No, Colburn never said that.  Please point me to the place in the
transcripts where he made that statement.  I couldn't find it.

Colburn said of Netscape, in an internal e-mail regarding the need for
an integrated browser, that "they still do not get it."

It is very clear from AOL's internal e-mails that AOL held all the
cards and were simply trying to maximize their exposure.  They were
willing to give the their share of the browser market (millions of AOL
users) to whoever gave them what they wanted.

 
 
 

Microsoft vs. DOJ: who do *you* think is winning?

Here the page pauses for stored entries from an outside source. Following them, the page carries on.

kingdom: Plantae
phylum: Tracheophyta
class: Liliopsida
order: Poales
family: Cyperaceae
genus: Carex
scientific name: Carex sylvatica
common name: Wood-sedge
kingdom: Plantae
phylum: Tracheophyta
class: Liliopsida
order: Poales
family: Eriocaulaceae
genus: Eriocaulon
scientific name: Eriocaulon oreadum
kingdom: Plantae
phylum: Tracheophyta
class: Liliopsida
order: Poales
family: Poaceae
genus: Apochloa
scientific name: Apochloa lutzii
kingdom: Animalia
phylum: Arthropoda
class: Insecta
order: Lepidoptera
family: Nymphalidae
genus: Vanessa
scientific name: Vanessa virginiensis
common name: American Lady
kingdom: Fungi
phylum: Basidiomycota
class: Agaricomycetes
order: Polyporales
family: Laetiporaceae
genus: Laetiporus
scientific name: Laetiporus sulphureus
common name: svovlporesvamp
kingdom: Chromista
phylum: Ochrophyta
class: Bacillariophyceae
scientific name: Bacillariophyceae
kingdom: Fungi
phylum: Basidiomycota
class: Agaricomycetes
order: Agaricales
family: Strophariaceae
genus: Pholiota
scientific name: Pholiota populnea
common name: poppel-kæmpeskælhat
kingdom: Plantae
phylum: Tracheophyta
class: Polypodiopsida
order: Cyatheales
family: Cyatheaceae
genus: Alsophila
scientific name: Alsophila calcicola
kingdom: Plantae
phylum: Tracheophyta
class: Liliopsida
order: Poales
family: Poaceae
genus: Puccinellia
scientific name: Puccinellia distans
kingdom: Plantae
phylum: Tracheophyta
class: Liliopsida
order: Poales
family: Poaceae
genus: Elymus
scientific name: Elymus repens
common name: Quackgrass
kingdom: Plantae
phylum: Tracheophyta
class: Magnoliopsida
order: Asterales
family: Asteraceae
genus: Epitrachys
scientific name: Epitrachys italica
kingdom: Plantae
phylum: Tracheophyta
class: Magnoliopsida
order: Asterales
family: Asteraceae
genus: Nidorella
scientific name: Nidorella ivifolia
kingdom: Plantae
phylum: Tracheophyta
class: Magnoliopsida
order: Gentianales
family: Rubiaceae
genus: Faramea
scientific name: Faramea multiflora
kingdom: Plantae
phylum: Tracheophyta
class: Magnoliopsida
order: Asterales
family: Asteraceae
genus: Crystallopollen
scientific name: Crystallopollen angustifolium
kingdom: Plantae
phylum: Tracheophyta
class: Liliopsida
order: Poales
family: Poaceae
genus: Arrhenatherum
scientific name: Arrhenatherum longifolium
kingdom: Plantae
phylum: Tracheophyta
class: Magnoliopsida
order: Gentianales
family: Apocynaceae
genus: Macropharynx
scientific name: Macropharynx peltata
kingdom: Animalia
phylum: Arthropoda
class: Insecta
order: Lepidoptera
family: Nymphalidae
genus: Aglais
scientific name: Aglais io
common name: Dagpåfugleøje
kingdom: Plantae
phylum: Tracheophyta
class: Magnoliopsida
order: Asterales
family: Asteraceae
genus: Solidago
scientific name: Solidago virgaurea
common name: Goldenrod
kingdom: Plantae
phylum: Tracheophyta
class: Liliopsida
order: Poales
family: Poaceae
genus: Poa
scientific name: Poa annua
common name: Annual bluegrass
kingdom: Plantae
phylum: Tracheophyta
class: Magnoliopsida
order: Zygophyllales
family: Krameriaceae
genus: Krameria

Post by Jim Polas » Sun, 31 Dec 1899 09:00:00




> >I don't think it matters who wins. By the very fact that theres an ongoing
> >trial, Microsoft has already modified their behaviour. The longer the trial
> >(and the appeals) go on, the greater the likelihood that some threat to
> >Microsofts empire will emerge that MS can't respond to in the usual way.
> Microsoft has the best technical talent in the industry. Where would
that threat emerge
> from?

====
If that's the case, why has NT has so many security holes?
Why did M$ publically state that Win 98 fixed 3000 "Bugs" in 95...

...competent, I suppose. Innovative, not!